Can you tell by its brilliant red color and tube-shaped floral bracts that desert paintbrush is a hummingbird-pollinated plant? Even from high overhead, that flash of red would be hard to miss, especially for hovering migrants needing a fuel stop.


Then I spotted a magenta dot on the grassy hillside above the draw, and another and another. Shooting stars! (Dodecatheon pulchellum in the language of science, and one of my all-time favorite wildflowers.)



I tried to shoot an individual shooting star with its dark “beak” of anthers and back-swept pink petals, but it wouldn’t hold still in the wind. 


Just up the drainage a ways, I spotted another favorite wildflower, Nuttall’s violet (Viola nuttallii), host plant for one of the classic sagebrush-grassland butterflies, Coronis Fritillary (Speyeria coronis). 



We wandered uphill, finding more wildflowers, looking at rocks, and just enjoying being outside. Jane found some limestone with mussel shell fossils, and her Golden Retriever found a toothsome chunk of deer pelt to carry and chew. 


We were discussing whether to follow a game trail farther up the drainage toward the cliffs in the distance when I looked up the canyon.


“Those clouds fingering over the ridge from the West look serious,” I said, pointing. Jane agreed that it was probably time to turn back. 



A rainwater-pitted limestone boulder growing four kinds of lichen (one is silver-gray, one blaze orange, one flagger-yellow, and the smallest is black). 


We didn’t hurry, taking our time to admire more wildflowers, rocks, and a trio of mountain bluebirds that appeared on a juniper snag below us, one sky-blue male and two gray females. By the time we reached the dirt road, the wind was blowing hard down the canyon, the warm sun had gone behind clouds growing from the West, and the temperature had dropped at least ten degrees. 


When we hit the paved road in the canyon bottom just below the river, we were glad to turn out backs to the wind, and to the fat drops of cold rain beginning to fall.
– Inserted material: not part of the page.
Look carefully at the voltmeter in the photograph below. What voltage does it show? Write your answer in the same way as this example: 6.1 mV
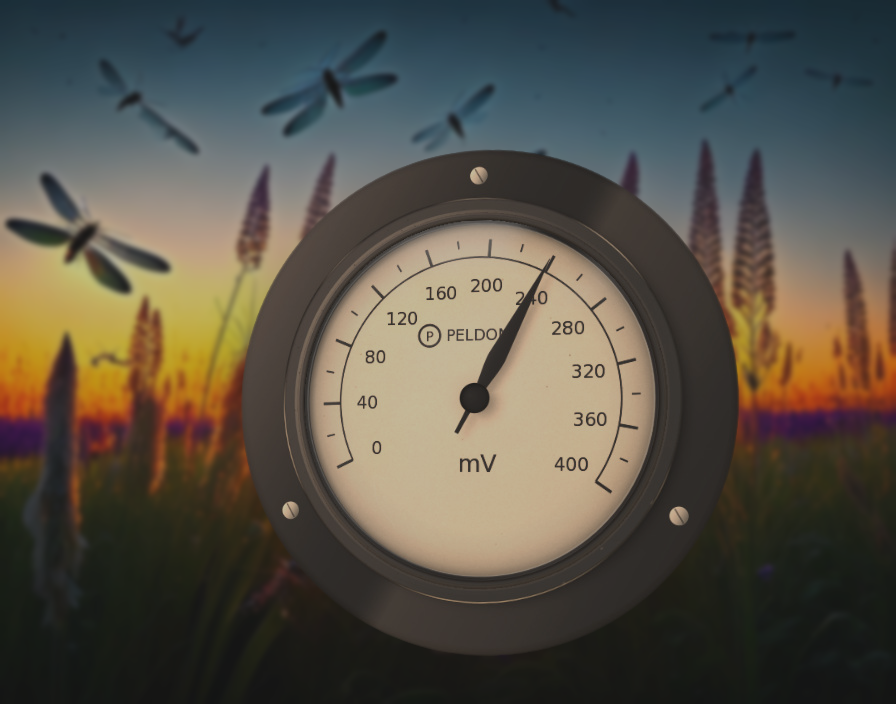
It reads 240 mV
In the time it took us to walk the last quarter-mile to the car, the wind began to gust so hard we were bent over, the rain changed to a full-out deluge mixed with hail, and the rapids in the river below threw off a fine mist of cold spray. 


Once in the shelter of her car, we laughed about being soaked on our backs and dry on front–the contrast between windward and lee sides very evident. 


Ten minutes later, I was in my own cozy house, shivering just a little from being half-soaked, and still smiling. Even the tick I found when I changed into dry clothes didn’t dent my joy. 


And now, as I look over my wildflower photos to share them with you, I am still smiling, still grateful to be part of this wondrous world. 


Taking time to nurture our spirits is always important, especially when the news is grim and life full of rocky spots.


So please give yourself the gift of doing whatever makes you smile, and makes your heart sing. It’ll do us all good.